Discussion:
silent semantic changes with reiser4
Christoph Hellwig
2004-08-24 20:25:21 UTC
Permalink
After looking trough the code and mailinglists I'm quite unhappy with
a bunch of user-visible changes that Hans sneaked in and make reiser4
incompatible with other filesystems and have a slight potential to break
even in the kernel.

o files as directories
- O_DIRECTORY opens succeed on all files on reiser4. Besides breaking
.htaccess handling in apache and glibc compilation this also renders
this flag entirely useless and opens up the races it tries to
prevent against cmpletely useless
- meaning of the -x permission.

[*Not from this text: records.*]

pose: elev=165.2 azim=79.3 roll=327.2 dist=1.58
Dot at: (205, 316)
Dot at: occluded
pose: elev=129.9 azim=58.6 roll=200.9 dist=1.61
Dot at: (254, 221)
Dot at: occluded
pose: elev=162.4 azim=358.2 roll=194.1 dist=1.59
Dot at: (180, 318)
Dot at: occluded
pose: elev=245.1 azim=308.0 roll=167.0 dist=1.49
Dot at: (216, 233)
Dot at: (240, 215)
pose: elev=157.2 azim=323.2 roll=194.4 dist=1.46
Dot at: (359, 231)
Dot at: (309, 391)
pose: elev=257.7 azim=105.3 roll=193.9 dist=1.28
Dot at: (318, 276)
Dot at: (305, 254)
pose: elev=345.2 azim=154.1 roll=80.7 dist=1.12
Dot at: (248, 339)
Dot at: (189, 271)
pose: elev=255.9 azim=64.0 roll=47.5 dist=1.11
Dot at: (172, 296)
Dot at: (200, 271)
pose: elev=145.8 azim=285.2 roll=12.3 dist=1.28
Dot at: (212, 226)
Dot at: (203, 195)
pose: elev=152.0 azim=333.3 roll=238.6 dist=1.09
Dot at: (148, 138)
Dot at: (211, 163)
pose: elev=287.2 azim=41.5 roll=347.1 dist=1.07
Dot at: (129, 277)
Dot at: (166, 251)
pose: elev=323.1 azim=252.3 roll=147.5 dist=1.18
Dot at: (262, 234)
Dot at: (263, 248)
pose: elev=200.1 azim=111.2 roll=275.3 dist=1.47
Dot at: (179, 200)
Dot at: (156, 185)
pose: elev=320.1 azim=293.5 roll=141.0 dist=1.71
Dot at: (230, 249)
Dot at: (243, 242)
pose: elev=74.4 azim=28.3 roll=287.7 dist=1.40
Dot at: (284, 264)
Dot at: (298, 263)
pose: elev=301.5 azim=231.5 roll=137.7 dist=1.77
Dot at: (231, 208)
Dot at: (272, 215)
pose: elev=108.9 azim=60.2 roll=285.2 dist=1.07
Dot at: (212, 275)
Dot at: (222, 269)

This one has different meanings on
directories vs files on UNIX systems. If we want to support
directories as files we'll probably have to find a way to work
around this.
- dentry aliasing. I can't find a formal guarantee in the code this
can't happen

o metafiles - ..metas as a magic name that's just taken out of the
namespace doesn't sound like a good idea. If we want this it should
be a VFS-level option and there should be a translation-layer to
xattrs. Not doing this will again confuse applications greatly that
expect uniform filesystem behaviour.

Given these problems I request that these interfaces are removed from
reiser4 for the kernel merge, and if added later at the proper VFS level
after discussion on linux-kernel and linux-fsdevel, like we did for
xattrs.
-
To unsubscribe from this list: send the line "unsubscribe linux-fsdevel" in
the body of a message to ***@vger.kernel.org
More majordomo info at http://vger.kernel.org/majordomo-info.html
Lee Revell
2004-08-24 20:35:18 UTC
Permalink
Post by Christoph Hellwig
- O_DIRECTORY opens succeed on all files on reiser4. Besides breaking
.htaccess handling in apache and glibc compilation this also renders
this flag entirely useless and opens up the races it tries to
prevent against cmpletely useless
So `find -type d' would list every file on the system?

Lee

-
To unsubscribe from this list: send the line "unsubscribe linux-fsdevel" in
the body of a message to ***@vger.kernel.org
More majordomo info at http://vger.kernel.org/majordomo-info.html
Christoph Hellwig
2004-08-24 20:38:44 UTC
Permalink
Post by Lee Revell
Post by Christoph Hellwig
- O_DIRECTORY opens succeed on all files on reiser4. Besides breaking
.htaccess handling in apache and glibc compilation this also renders
this flag entirely useless and opens up the races it tries to
prevent against cmpletely useless
So `find -type d' would list every file on the system?
the find I have here is using lstat and not open with O_DIRECTORY, so
no.

-
To unsubscribe from this list: send the line "unsubscribe linux-fsdevel" in
the body of a message to ***@vger.kernel.org
More majordomo info at http://vger.kernel.org/majordomo-info.html
Lee Revell
2004-08-24 20:42:08 UTC
Permalink
Post by Christoph Hellwig
Post by Lee Revell
Post by Christoph Hellwig
- O_DIRECTORY opens succeed on all files on reiser4. Besides breaking
.htaccess handling in apache and glibc compilation this also renders
this flag entirely useless and opens up the races it tries to
prevent against cmpletely useless
So `find -type d' would list every file on the system?
the find I have here is using lstat and not open with O_DIRECTORY, so
no.
Ugh, how embarrassing, I completely forgot about stat().

Lee

-
To unsubscribe from this list: send the line "unsubscribe linux-fsdevel" in
the body of a message to ***@vger.kernel.org
More majordomo info at http://vger.kernel.org/majordomo-info.html
Jamie Lokier
2004-08-24 21:18:35 UTC
Permalink
Post by Christoph Hellwig
Post by Lee Revell
Post by Christoph Hellwig
- O_DIRECTORY opens succeed on all files on reiser4. Besides breaking
.htaccess handling in apache and glibc compilation this also renders
this flag entirely useless and opens up the races it tries to
prevent against cmpletely useless
So `find -type d' would list every file on the system?
the find I have here is using lstat and not open with O_DIRECTORY, so
no.
The find-like program I use (called treescan) uses O_DIRECTORY as an
optimisation. It assumes that O_DIRECTORY will only open objects
which are directories and can be read using readdir().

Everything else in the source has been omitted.